# Fellowship



## Andrew P.C. (Mar 31, 2007)

When I was watching [ame=http://youtube.com/watch?v=0nPPp30ebkA]this[/ame] video it honestly made me sad. It reminded me of my disobedience to fellowship with believers.( I do feelowship sometimes, but I have no believing friends my age, that share the convictionas i do... is it wrong to not want to be with those people all the time, since they are believers?)

I do go to a wonderful local church. Its just hard to be there when I'm the only one my age. Everyone else is either extremely younger, or older. Reno is a tough one when it comes to finding true faith. There are other believers out here my age, but they go to those "mega" churches. I would still like to fellowship with them. Its hard to see people my age go after their own emotions then after the living God.

I'm not looking for a pity party.... I just want to know if there are people who have gone through these things before? Could anyone help?


----------



## Dieter Schneider (Mar 31, 2007)

Andrew P.C. said:


> When I was watching this video it honestly made me sad.
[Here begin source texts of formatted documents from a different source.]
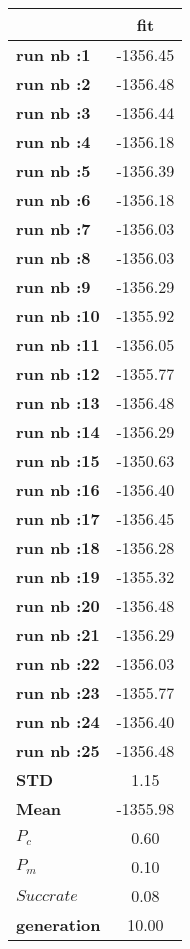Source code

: \begin{tiny}\begin{tabular}{|l|c|}
\hline
&\textbf{fit}\\\hline
\textbf{run nb :1}&-1356.45\\\hline
\textbf{run nb :2}&-1356.48\\\hline
\textbf{run nb :3}&-1356.44\\\hline
\textbf{run nb :4}&-1356.18\\\hline
\textbf{run nb :5}&-1356.39\\\hline
\textbf{run nb :6}&-1356.18\\\hline
\textbf{run nb :7}&-1356.03\\\hline
\textbf{run nb :8}&-1356.03\\\hline
\textbf{run nb :9}&-1356.29\\\hline
\textbf{run nb :10}&-1355.92\\\hline
\textbf{run nb :11}&-1356.05\\\hline
\textbf{run nb :12}&-1355.77\\\hline
\textbf{run nb :13}&-1356.48\\\hline
\textbf{run nb :14}&-1356.29\\\hline
\textbf{run nb :15}&-1350.63\\\hline
\textbf{run nb :16}&-1356.40\\\hline
\textbf{run nb :17}&-1356.45\\\hline
\textbf{run nb :18}&-1356.28\\\hline
\textbf{run nb :19}&-1355.32\\\hline
\textbf{run nb :20}&-1356.48\\\hline
\textbf{run nb :21}&-1356.29\\\hline
\textbf{run nb :22}&-1356.03\\\hline
\textbf{run nb :23}&-1355.77\\\hline
\textbf{run nb :24}&-1356.40\\\hline
\textbf{run nb :25}&-1356.48\\\hline
\textbf{STD}&1.15\\\hline
\textbf{Mean}&-1355.98\\\hline
\textbf{$P_c$}&0.60\\\hline
\textbf{$P_{m}$}&0.10\\\hline
\textbf{$Succ rate$}&0.08\\\hline
\textbf{generation}&10.00\\\hline
\end{tabular}
\end{tiny}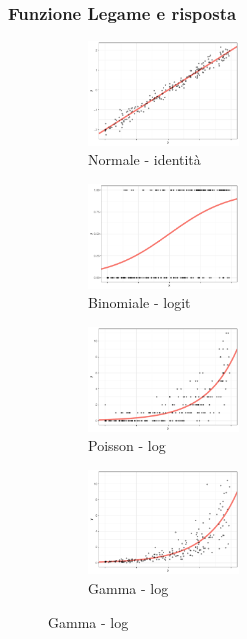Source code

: \documentclass[pdf, aspectratio=169, xcolor=dvipsnames]{beamer}\usepackage[]{graphicx}\usepackage[]{color}
\theoremstyle{definition}
\begin{document}
\begin{frame}
\frametitle{Funzione Legame e risposta}

\fontsize{9pt}{11pt}\selectfont

\begin{figure}
  \centering
  \begin{subfigure}[b]{4.8cm}
    \centering
    \caption{Normale - identità}
    \includegraphics[width=4cm]{_bookdown_files/_main_files/figure-latex/resp-var-1.pdf}
  \end{subfigure}
  \qquad
  \begin{subfigure}[b]{4.8cm}
    \centering
    \caption{Binomiale - logit}
    \includegraphics[width=4cm]{_bookdown_files/_main_files/figure-latex/resp-var-2.pdf}
  \end{subfigure}
  \par\medskip
  \begin{subfigure}[b]{4.8cm}
    \centering
    \caption{Poisson - log}
    \includegraphics[width=4cm]{_bookdown_files/_main_files/figure-latex/resp-var-3.pdf}
  \end{subfigure}
  \qquad
  \begin{subfigure}[b]{4.8cm}
    \centering
    \caption{Gamma - log}
    \includegraphics[width=4cm]{_bookdown_files/_main_files/figure-latex/resp-var-4.pdf}
  \end{subfigure}
\end{figure}

\end{frame}
\end{document}

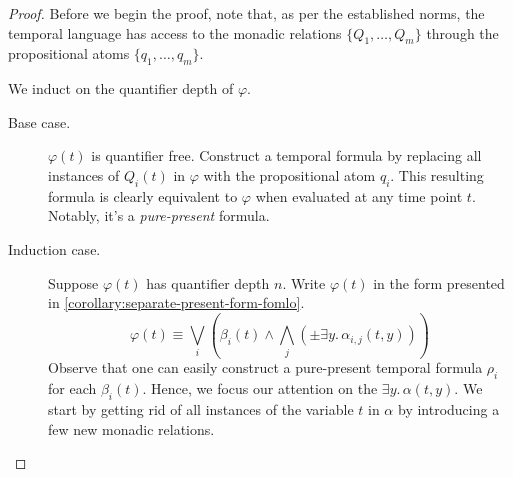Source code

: \documentclass[a4paper,UKenglish,cleveref, autoref, thm-restate, numberwithinsect]{lipics-v2021}
\begin{document}
\begin{proof}
    Before we begin the proof, note that, as per the established norms, the temporal language has access to the monadic relations $\{Q_1, \ldots, Q_m\}$ through the propositional atoms $\{q_1, \ldots, q_m\}$.

    We induct on the quantifier depth of $\varphi$.
    \begin{description}
        \item[Base case.] $\varphi(t)$ is quantifier free. Construct a temporal formula by replacing all instances of $Q_i(t)$ in $\varphi$ with the propositional atom $q_i$. This resulting formula is clearly equivalent to $\varphi$ when evaluated at any time point $t$. Notably, it's a \textit{pure-present} formula.
        \item[Induction case.] Suppose $\varphi(t)$ has quantifier depth $n$. Write $\varphi(t)$ in the form presented in \cref{corollary:separate-present-form-fomlo}.
        \begin{equation}
            \label{eq:present-separate-form-fomlo}
            \varphi(t) \equiv \bigvee_i \left( \beta_i(t) \land \bigwedge_j \left( \pm \exists y.\, \alpha_{i, j}\left(t, y\right) \right) \right)
        \end{equation}
        Observe that one can easily construct a pure-present temporal formula $\rho_i$ for each $\beta_i(t)$. Hence, we focus our attention on the $\exists y.\, \alpha(t, y)$. We start by getting rid of all instances of the variable $t$ in $\alpha$ by introducing a few new monadic relations.


\end{description}
\end{proof}
\end{document}
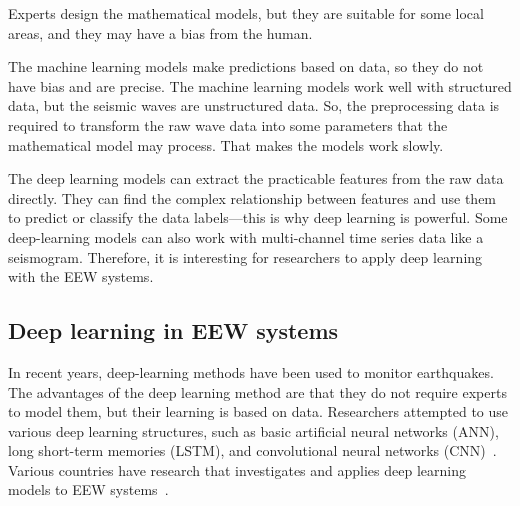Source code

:  Experts design the mathematical models, but they are suitable for some local areas, and they may have a bias from the human. 
 
 The machine learning models make predictions based on data, so they do not have bias and are precise. The machine learning models work well with structured data, but the seismic waves are unstructured data. So, the preprocessing data is required to transform the raw wave data into some parameters that the mathematical model may process. That makes the models work slowly.

The deep learning models can extract the practicable features from the raw data directly. They can find the complex relationship between features and use them to predict or classify the data labels—this is why deep learning is powerful. Some deep-learning models can also work with multi-channel time series data like a seismogram. Therefore, it is interesting for researchers to apply deep learning with the EEW systems.


\subsection{Deep learning in EEW systems}

In recent years, deep-learning methods have been used to monitor earthquakes. The advantages of the deep learning method are that they do not require experts to model them, but their learning is based on data. Researchers attempted to use various deep learning structures, such as basic artificial neural networks (ANN),  long short-term memories (LSTM), and convolutional neural networks (CNN)~\cite{chiang2022neural, jozinovic2020rapid, li2018machine, mousavi2020machine}. Various countries have research that investigates and applies deep learning models to EEW systems~\cite{gasparini2007earthquake, hsiao2009development}.

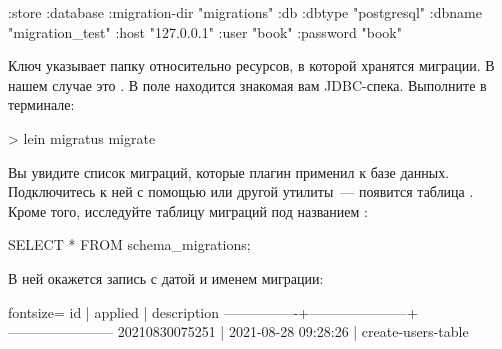 \begin{english}
  \begin{clojure}
{:store :database
 :migration-dir "migrations"
 :db {:dbtype "postgresql"
      :dbname "migration_test"
      :host "127.0.0.1"
      :user "book"
      :password "book"}}
  \end{clojure}
\end{english}

Ключ  указывает папку относительно ресурсов, в которой хранятся миграции. В нашем случае это . В поле  находится знакомая вам JDBC-спека. Выполните в терминале:

\begin{english}
  \begin{bash}
> lein migratus migrate
  \end{bash}
\end{english}

Вы увидите список миграций, которые плагин применил к базе данных. Подключитесь к ней с помощью  или другой утилиты~--- появится таблица . Кроме того, исследуйте таблицу миграций под названием :

\begin{english}
  \begin{clojure}
SELECT * FROM schema_migrations;
  \end{clojure}
\end{english}

В ней окажется запись с датой и именем миграции:


\begin{english}
  \begin{text*}{fontsize=\small}
         id     |       applied       |      description
----------------+---------------------+-----------------------
 20210830075251 | 2021-08-28 09:28:26 | create-users-table
  \end{text*}
\end{english}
It reminded me of my disobedience to fellowship with believers.( I do feelowship sometimes, but I have no believing friends my age, that share the convictionas i do... is it wrong to not want to be with those people all the time, since they are believers?)
> 
> I do go to a wonderful local church. Its just hard to be there when I'm the only one my age. Everyone else is either extremely younger, or older. Reno is a tough one when it comes to finding true faith. There are other believers out here my age, but they go to those "mega" churches. I would still like to fellowship with them. Its hard to see people my age go after their own emotions then after the living God.
> 
> I'm not looking for a pity party.... I just want to know if there are people who have gone through these things before? Could anyone help?




Well - I know nothing about you but your concern tells me something about the degree of your maturity - which is commendable. I would urge you to look at 1. Peter 2:1f.: Christians are bred, fed and led by the Word! 
Your situation is not unique and you may be a blessing and encouragement to older believers. I am not sure about the video clip - what is your view on it?


----------



## Andrew P.C. (Mar 31, 2007)

Dieter Schneider said:


> Well - I know nothing about you but your concern tells me something about the degree of your maturity - which is commendable. I would urge you to look at 1. Peter 2:1f.: Christians are bred, fed and led by the Word!
> Your situation is not unique and you may be a blessing and encouragement to older believers. I am not sure about the video clip - what is your view on it?



Well, the teaching in itself is good, but I saw all those people my age! Wish I could go to something like that. 

Someday I will.


----------